Peu de temps avant, Fadel Sekkat déclarait à un hebdomadaire de la place: «l'Europe est une importatrice nette de nos productions, et 57% de notre stock devrait désormais s'adresser à la demande du vieux continent». En réalité, le Maroc n'a jamais exporté de l'acier mais de l'acier transformé, laminé à froid.
Entre temps, le démantèlement tarifaire progressif est arrivé à son terme. L’Europe qui importait l’acier marocain [laminé à froid] a accru ses exportations vers le royaume, et à des prix très compétitifs, pendant que les cours de l’acier s’effondraient à grande vitesse.

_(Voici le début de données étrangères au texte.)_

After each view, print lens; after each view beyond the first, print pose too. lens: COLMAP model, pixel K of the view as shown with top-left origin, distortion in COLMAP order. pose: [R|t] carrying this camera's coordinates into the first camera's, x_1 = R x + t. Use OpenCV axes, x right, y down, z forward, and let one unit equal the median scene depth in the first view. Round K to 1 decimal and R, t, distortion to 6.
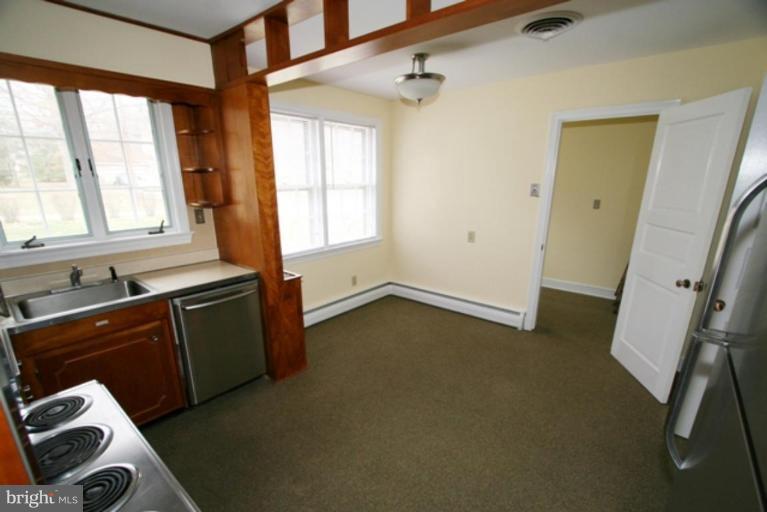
lens RADIAL K [[350.6, 0, 382.2], [0, 350.6, 277.1], [0, 0, 1]] dist [-0.003171, -0.000456]
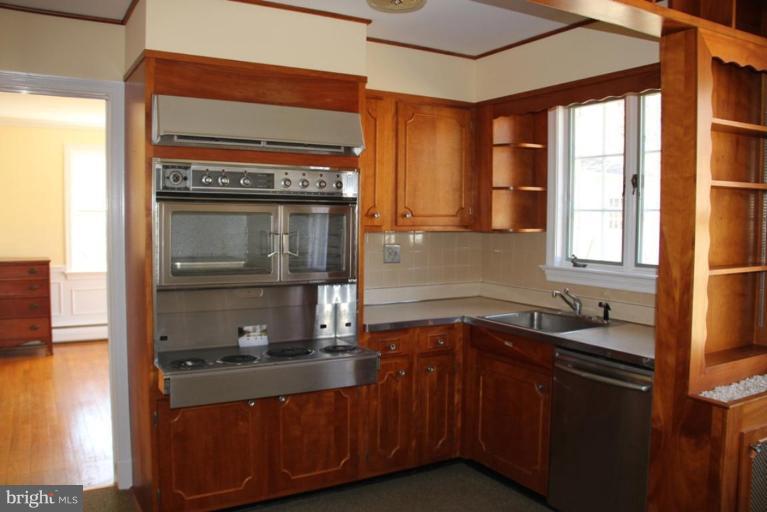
lens RADIAL K [[641.9, 0, 383.5], [0, 641.9, 256.0], [0, 0, 1]] dist [-0.107675, 0.002725]
pose [[-0.336847, 0.059198, -0.939697, 0.733666], [-0.267905, 0.950744, 0.155928, -0.218439], [0.902641, 0.304273, -0.304395, 0.935233]]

En presque un an, le prix d’une tonne d’acier est tombé de 800 dollars (bien davantage dans le cas du laminé à froid, transformé) à 500 voire 350 dans certains cas. Pendant que tous les aciéristes écoulaient leurs stocks au rabais au grand bonheur des clients marocains, celui de Maghreb Steel s’est déprécié en valeur plongeant davantage le sidérurgiste dans sa crise.
Si elle est confirmée par les autorités, la mesure de sauvegarde qui reste provisoirement de vigueur jusqu’en juin prochain, sera reconduite pour les quatre prochaines années. Cette décision des autorités soulagera les producteurs d’acier pendant un certain temps, mais elle est décriée par leurs clients qui n’ont plus accès aux produits moins chers provenant d’Europe.

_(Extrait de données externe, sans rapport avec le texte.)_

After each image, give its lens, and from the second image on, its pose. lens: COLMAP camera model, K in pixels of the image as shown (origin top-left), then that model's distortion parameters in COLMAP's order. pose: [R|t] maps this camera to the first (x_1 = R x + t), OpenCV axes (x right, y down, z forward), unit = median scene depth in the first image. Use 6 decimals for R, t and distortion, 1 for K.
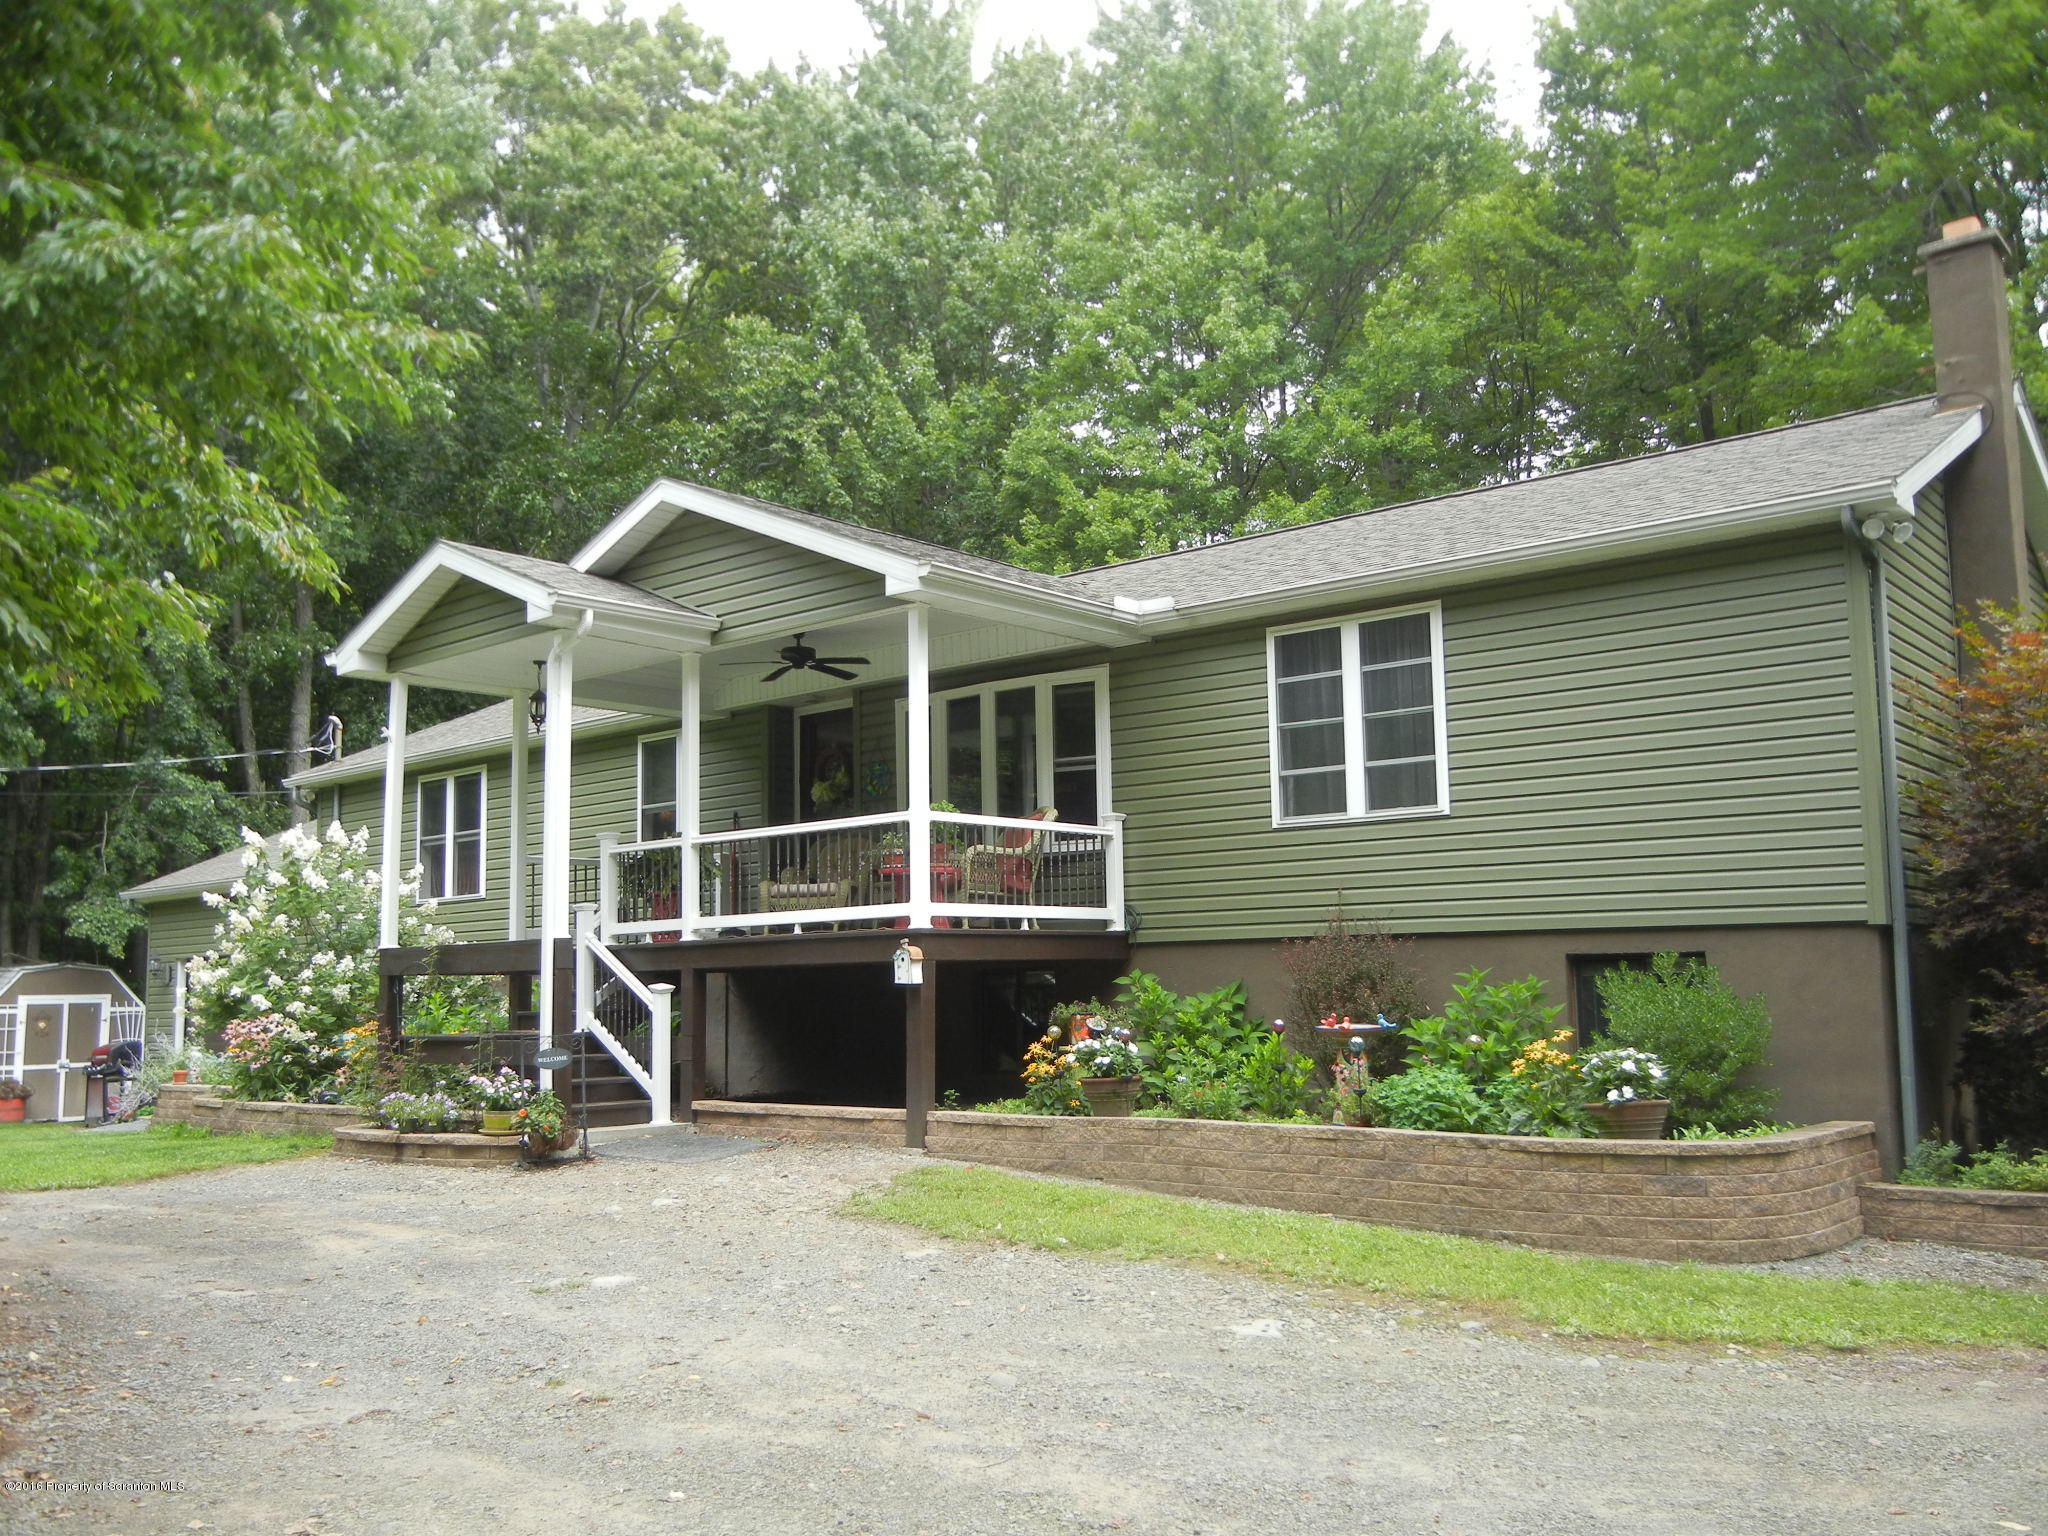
lens RADIAL K [[1748.5, 0, 1027.9], [0, 1748.5, 770.3], [0, 0, 1]] dist [-0.068069, 0.010526]
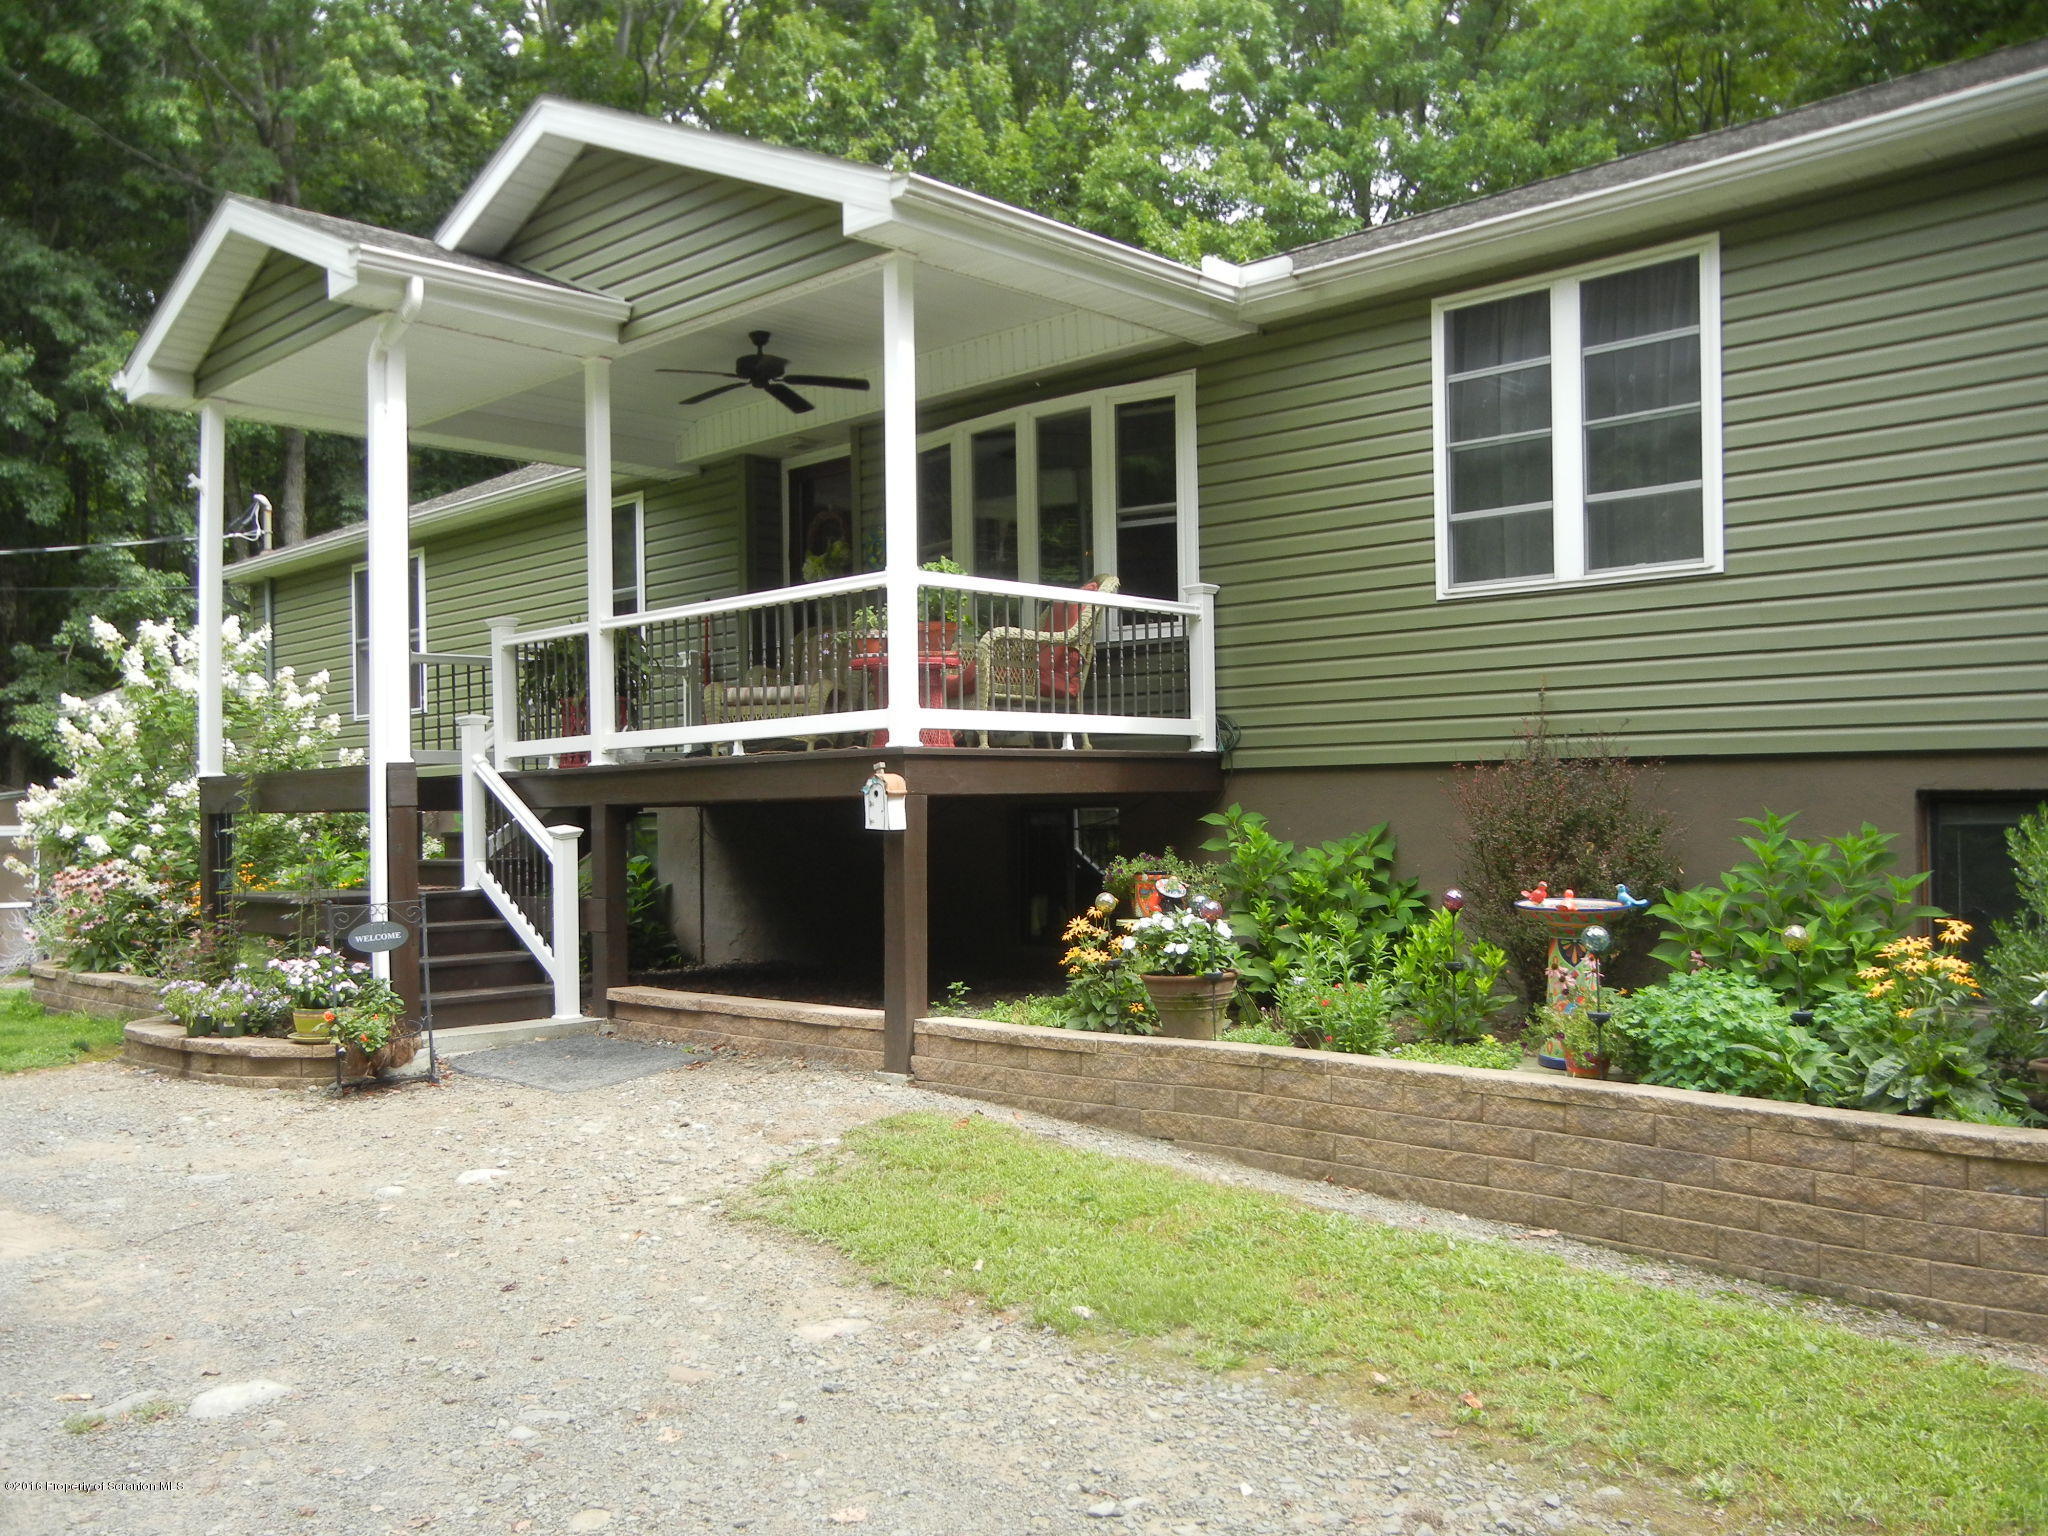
lens RADIAL K [[1750.4, 0, 977.5], [0, 1750.4, 765.1], [0, 0, 1]] dist [-0.014019, -0.002726]
pose [[0.996044, 0.001140, -0.088857, 0.024655], [0.007649, 0.995107, 0.098510, 0.030059], [0.088535, -0.098800, 0.991161, 0.322946]]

Selon le management du groupe Maghreb Steel, le dumping, la crise en Europe et enfin le démantèlement tarifaire ont empêché le projet de connaître le démarrage espéré. Selon des sources professionnelles utilisatrices d'acier et se situant en aval de la nouvelle aciérie, le produit marocain est trop cher et ne peut être que trop cher pour des raisons objectifs comme la cherté de l'énergie dans notre pays et l'absence ou la rareté de matière première (fer et ferraille).